(Stored dataset items)
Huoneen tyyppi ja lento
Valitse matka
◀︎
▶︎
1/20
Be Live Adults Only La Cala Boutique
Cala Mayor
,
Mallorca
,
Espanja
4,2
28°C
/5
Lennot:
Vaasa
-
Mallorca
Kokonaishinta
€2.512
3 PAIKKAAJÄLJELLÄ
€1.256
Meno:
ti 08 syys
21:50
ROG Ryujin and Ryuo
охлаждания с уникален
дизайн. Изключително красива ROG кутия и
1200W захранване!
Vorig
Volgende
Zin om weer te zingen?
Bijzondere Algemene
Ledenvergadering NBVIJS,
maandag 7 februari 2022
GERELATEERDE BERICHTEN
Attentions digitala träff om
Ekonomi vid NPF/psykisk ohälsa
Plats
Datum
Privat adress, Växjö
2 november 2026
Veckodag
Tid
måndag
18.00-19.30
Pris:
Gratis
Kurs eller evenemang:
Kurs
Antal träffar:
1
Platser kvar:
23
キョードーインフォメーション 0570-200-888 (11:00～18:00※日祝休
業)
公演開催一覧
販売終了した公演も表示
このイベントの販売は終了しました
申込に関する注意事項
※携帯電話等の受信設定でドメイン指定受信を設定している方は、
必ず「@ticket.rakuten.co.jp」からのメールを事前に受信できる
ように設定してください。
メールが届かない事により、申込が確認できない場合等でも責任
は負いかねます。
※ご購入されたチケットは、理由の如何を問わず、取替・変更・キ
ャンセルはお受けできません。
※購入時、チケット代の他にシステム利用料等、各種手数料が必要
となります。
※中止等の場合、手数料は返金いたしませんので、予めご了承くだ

---

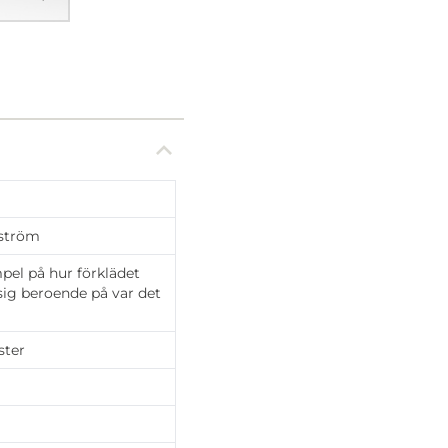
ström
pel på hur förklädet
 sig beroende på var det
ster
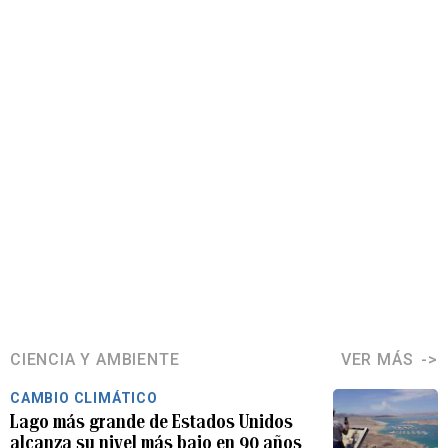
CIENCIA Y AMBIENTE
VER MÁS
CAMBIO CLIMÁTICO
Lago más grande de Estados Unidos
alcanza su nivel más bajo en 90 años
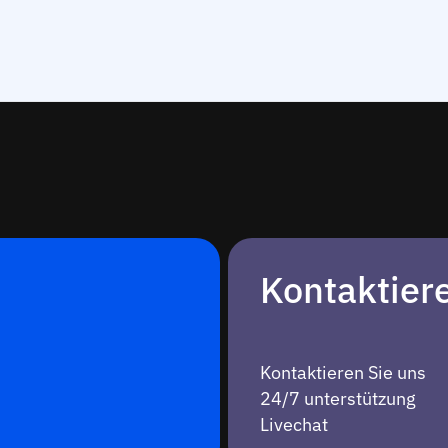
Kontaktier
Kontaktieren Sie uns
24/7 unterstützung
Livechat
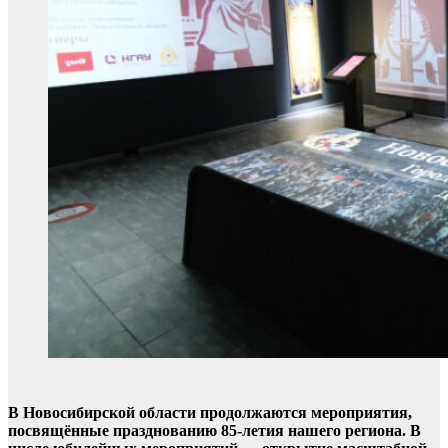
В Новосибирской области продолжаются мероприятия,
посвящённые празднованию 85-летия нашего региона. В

■ **About this task**:
Beginning with the line above that contains "Huoneen tyyppi ja lento", copy each line exactly up to and including the line that contains "GERELATEERDE BERICHTEN", and go no further.

■ **Result of this exercise**:
Huoneen tyyppi ja lento
Valitse matka
◀︎
▶︎
1/20
Be Live Adults Only La Cala Boutique
Cala Mayor
,
Mallorca
,
Espanja
4,2
28°C
/5
Lennot:
Vaasa
-
Mallorca
Kokonaishinta
€2.512
3 PAIKKAAJÄLJELLÄ
€1.256
Meno:
ti 08 syys
21:50
ROG Ryujin and Ryuo
охлаждания с уникален
дизайн. Изключително красива ROG кутия и
1200W захранване!
Vorig
Volgende
Zin om weer te zingen?
Bijzondere Algemene
Ledenvergadering NBVIJS,
maandag 7 februari 2022
GERELATEERDE BERICHTEN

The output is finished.